# RIP 3 Cardinals



## margolow (Sep 2, 2010)

my stupidity!!!!! 

bought 20 cardinals for my 20G tank that has an AC50 with the inlet set to MINIMUM

since the inlet is behind a big mountain resin decor, i did not notice it that 3 Cardinals were lifelessly being sucked by the intake even at the MIN Suction setting.

i turned it off ASAP, 1 got sucked in the filter, one is definitely gone and the other is hanging on to dear life as it sinks to the bottom.

i don't want to turn this filter off for more than 2 hours, any suggestions on how to cover it? would the dollar store green/yellow sponge do for now until i get some high tech solution tomorrow?'

thanks.


----------



## Joeee (Apr 3, 2010)

You can cut open a sponge from the inside of your AQ50 filter and put it over the intake and buy a replacement tomorrow.

EDIT:
If you do this, you can put the filter on maximum.


----------



## Bacopa (Nov 1, 2010)

sorry to hear that, margolow. 

joee, isn't it (my understanding) that the suction power is what dragged the tetras stuck and not the actual inlet tube?

if you cover the inlet tube with foam, doesn't it have the same suction power and could still potentially suck the remaining tetras?

could you please elaborate on how covering the inlet with foam could potentially save the remaining fish...would appreciate it so i can perhaps apply the same concept to my other tanks which i think may have too powerful a filter for the inhabitants.


----------



## Joeee (Apr 3, 2010)

Bacopa said:


> sorry to hear that, margolow.
> 
> joee, isn't it (my understanding) that the suction power is what dragged the tetras stuck and not the actual inlet tube?
> 
> ...


It seems to work with my guppy fry tank. I'm guessing it's because of the distance away from the actual intake. There's also the increased distance between the two scenarios;
Intake - Fish
Fish is stuck directly to intake

Intake - Sponge - Fish
There is a sponge on the intake, the fish is stuck due to the suction coming from the intake through the sponge.

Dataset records
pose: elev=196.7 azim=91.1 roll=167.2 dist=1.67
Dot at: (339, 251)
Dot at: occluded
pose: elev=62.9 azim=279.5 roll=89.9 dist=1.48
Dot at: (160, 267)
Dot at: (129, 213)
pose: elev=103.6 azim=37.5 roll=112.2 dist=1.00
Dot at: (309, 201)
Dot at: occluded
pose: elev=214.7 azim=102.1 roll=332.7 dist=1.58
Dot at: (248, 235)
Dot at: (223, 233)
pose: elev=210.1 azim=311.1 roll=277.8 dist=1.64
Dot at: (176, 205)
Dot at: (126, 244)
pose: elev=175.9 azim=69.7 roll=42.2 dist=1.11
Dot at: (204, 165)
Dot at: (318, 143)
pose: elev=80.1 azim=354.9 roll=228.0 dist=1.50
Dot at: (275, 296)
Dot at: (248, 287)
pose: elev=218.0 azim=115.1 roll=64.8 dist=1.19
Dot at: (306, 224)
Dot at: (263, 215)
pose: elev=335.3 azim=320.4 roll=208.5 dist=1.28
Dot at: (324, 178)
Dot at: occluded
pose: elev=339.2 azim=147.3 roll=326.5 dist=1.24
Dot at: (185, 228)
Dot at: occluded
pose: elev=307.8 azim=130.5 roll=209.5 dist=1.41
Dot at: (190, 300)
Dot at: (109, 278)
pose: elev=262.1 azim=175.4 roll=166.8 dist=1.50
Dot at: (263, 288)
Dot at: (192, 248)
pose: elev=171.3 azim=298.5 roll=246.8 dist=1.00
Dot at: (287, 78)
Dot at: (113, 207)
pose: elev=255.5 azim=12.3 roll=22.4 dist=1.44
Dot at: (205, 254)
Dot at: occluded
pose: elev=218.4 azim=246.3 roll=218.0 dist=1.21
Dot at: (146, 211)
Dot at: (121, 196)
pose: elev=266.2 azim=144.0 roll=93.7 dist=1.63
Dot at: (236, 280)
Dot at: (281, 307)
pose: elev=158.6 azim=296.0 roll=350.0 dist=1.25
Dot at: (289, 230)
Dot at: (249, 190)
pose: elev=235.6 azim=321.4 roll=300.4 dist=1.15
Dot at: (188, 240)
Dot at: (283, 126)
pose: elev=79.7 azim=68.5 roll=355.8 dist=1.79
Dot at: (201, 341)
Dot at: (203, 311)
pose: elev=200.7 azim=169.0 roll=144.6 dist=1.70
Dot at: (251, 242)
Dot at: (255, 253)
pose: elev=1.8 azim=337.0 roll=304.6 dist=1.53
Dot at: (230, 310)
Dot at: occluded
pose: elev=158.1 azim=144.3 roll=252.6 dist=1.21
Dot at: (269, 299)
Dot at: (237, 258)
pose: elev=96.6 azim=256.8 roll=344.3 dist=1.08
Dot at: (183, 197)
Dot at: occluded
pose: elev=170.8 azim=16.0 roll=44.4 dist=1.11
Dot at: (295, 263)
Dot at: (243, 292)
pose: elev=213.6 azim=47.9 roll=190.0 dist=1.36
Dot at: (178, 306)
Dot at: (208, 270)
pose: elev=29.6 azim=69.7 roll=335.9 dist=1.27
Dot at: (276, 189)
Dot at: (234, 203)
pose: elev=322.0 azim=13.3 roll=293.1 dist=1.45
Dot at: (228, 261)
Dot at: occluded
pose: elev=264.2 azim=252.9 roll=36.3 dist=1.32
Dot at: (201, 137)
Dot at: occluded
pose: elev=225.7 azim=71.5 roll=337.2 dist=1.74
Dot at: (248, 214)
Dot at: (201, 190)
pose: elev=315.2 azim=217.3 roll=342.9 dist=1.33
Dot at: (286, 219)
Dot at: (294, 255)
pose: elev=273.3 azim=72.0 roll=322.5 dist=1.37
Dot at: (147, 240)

> _THE EXERCISE_
Continue the forum thread about the filter intake that pulled in the cardinal tetras, starting after its last line. The records have nothing to do with this.

> _REPLY_
It's easier for a fish to escape from the intake-sponge-fish scenario than the intake-fish scenario. It's like playing with a vaccuum cleaner, if you put your hand directly into it, it's harder to get it out, but if you have something in the way, the suction is reduced a bit and it's easier to remove your hand.


----------



## solarz (Aug 31, 2010)

Trust me, it's not the filter, those cardinals were already dead or dying and that's why they were stuck on the filter. Both cardinals I lost ended up stuck to the filter (which as an intake guard).


----------



## Joeee (Apr 3, 2010)

solarz said:


> Trust me, it's not the filter, those cardinals were already dead or dying and that's why they were stuck on the filter. Both cardinals I lost ended up stuck to the filter (which as an intake guard).


I did not realize it until you mentioned it but that's more likely to be true, I also think the OP said that they bought the 20 cardinal tetras recently(?).


----------



## margolow (Sep 2, 2010)

i bought 20 cardinals from the BA MM yesterday


----------



## Will (Jul 24, 2008)

Definetly do NOT use any sponges from the dollar store, especially the yellow/green pads which are often *soap infused*.


----------



## waj8 (Jun 30, 2010)

I agree that no healthy Cardinal will get sucked into the filter inlet. They are quite delicate fish and often have health issues when bought from the LFS.


----------



## missindifferent (Jun 25, 2010)

What I do for my shrimp tank is put pantyhose over the intake and keep it on by tying one of those plant ties on it. I don't think the aquaclears have a ridge right above the intake for a plant tie to hang onto though... (I have a penguin for the shrimps... stuff can actually live in there even if they get sucked in, as do snails.)


----------



## KhuliLoachFan (Mar 8, 2008)

The AC50 sponge will last much longer between getting clogged, versus something else.

I use that technique with any tank with fry or very small fish.

But no living ADULT tetra will ever get sucked into a filter. Your fish were dead or almost dead before they got stuck there.

W


----------



## Greg_o (Mar 4, 2010)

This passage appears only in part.